Accurate Defense Evaluations: Accurate robustness comparisons necessitate well-defined threat models. A threat model encompasses all aspects of the defense and the associated attack, including the adversary's objectives, benchmark dataset, and hyperparameters. An incomplete threat model can introduce ambiguities and minor variations in evaluations across different studies, leading to significant discrepancies in results.
Benchmarks: Meaningful benchmarks are crucial for systematic and comparable evaluations of LLM robustness to adversarial prompting. Currently, there is no universally agreed-upon benchmark or threat model for assessing LLM robustness in this context. Early works have demonstrated that LLMs can be manipulated to provide malicious responses using adversarial prompts, such as "tell me how to build a bomb." However, defining what constitutes "harmful" or "toxic" can be subjective and context-dependent.
While establishing a general definition of "harmful behavior" or "toxicity" for LLM assistants is challenging, it may not be necessary for evaluating attacks and defenses. Narrow benchmark datasets can be susceptible to overfitting and might not provide an accurate assessment of a system's robustness to various threats. However, straightforward and standardized benchmarks simplify result comparisons and reduce potential errors in defense evaluations. Therefore, simple benchmarks are recommended, especially in the current phase, where attacks are still inefficient and prone to incorrect evaluations.
Threat Model Dimensions: LLMs present unique challenges due to their discrete input space. LLM-specific prerequisites for an adversarial prompting threat model are introduced, ranging from specific to general:
- System Prompt: LLM assistants can receive a handcrafted prompt, a predefined prompt, or none.
- Input Prompt: Attacks can be integrated into predefined prompts or modify parts or the entire input string.
- Input Modalities: Attacks may target text-only inputs or exploit other supported modalities like images or audio.
- Token Budget: Attacks can be constrained to a specific number of token modifications or unrestricted.
Embedding Attacks: Adversarial assaults in the embedding space of LLMs are generally ignored because many threat models concentrate on attacks that may be transferred to closed-source models using natural language inputs. However, embedded space attacks have the potential to pose significant risks. These attacks can distribute hazardous knowledge, promote biases, spread misinformation, or create "troll" bots on social media, among other malicious actions.

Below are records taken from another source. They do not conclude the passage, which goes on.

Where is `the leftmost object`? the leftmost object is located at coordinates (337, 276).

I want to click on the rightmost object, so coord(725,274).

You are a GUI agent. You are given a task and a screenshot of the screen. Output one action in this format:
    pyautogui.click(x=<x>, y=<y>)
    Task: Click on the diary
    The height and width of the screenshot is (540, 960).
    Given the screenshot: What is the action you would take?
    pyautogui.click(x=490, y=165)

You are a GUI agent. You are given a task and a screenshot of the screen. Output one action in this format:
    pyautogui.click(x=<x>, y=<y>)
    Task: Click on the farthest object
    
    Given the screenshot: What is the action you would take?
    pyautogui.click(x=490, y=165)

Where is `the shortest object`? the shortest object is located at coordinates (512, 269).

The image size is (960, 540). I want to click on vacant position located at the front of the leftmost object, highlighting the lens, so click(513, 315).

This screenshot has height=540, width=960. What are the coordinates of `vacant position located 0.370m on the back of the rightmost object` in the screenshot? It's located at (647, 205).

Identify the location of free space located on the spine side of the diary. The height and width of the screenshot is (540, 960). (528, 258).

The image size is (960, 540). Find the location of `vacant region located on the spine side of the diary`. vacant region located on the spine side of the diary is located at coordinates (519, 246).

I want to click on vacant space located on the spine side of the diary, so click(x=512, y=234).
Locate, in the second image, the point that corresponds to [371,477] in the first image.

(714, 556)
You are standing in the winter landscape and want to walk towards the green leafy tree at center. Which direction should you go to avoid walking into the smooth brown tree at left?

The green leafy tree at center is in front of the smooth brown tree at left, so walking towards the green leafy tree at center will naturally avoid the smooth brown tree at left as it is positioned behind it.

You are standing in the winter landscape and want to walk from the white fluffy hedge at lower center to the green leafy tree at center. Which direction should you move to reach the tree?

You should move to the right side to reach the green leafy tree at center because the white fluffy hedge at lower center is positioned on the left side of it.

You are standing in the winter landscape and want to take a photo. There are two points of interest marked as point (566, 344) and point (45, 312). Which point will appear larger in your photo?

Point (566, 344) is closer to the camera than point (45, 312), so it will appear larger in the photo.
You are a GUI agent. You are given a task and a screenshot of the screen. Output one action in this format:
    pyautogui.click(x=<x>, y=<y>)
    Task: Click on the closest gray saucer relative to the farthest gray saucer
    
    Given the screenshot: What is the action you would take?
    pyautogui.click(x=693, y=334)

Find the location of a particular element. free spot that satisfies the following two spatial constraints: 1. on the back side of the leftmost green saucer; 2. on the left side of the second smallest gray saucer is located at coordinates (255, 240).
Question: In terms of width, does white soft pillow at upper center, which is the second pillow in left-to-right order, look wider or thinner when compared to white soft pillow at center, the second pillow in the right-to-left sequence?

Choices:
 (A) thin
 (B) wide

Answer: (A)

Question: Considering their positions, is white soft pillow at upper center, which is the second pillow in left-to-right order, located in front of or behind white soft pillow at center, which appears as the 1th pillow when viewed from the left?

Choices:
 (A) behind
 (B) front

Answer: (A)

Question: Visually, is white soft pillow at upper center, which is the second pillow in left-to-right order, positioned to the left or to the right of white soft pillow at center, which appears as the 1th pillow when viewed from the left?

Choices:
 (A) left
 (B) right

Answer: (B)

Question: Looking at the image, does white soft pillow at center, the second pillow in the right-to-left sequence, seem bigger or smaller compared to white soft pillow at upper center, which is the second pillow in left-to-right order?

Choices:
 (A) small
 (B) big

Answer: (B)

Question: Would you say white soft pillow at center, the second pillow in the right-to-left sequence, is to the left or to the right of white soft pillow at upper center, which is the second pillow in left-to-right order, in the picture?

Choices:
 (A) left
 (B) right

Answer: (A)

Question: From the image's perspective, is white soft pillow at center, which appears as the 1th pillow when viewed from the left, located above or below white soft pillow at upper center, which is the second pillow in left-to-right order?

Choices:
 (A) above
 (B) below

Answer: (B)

Circumventing a Defense: The defense's core assumption was that the attacker required a handcrafted instruction to guide the attack, detectable as harmful by a surrogate model. However, the authors demonstrated that by crafting attacks without instruction or with a benign one, they could bypass the defense, provided the adversarial attack string went undetected as harmful. This circumvention highlighted the need for precise threat model definitions and exposed the challenge of seemingly promising defenses being broken by subsequent evaluations.
Conclusion
In summary, the authors emphasize the need for comprehensive defense evaluations amid an emerging arms race in LLMs. They introduced LLM-specific prerequisites to enhance defense assessments. The study reveals embedding space attacks as a significant threat model in open-source LLMs, far more efficient than previous attacks. These findings underscore the challenges of safeguarding open-source models and the significance of embedding space attacks.
*Important notice: arXiv publishes preliminary scientific reports that are not peer-reviewed and, therefore, should not be regarded as definitive, used to guide development decisions, or treated as established information in the field of artificial intelligence research.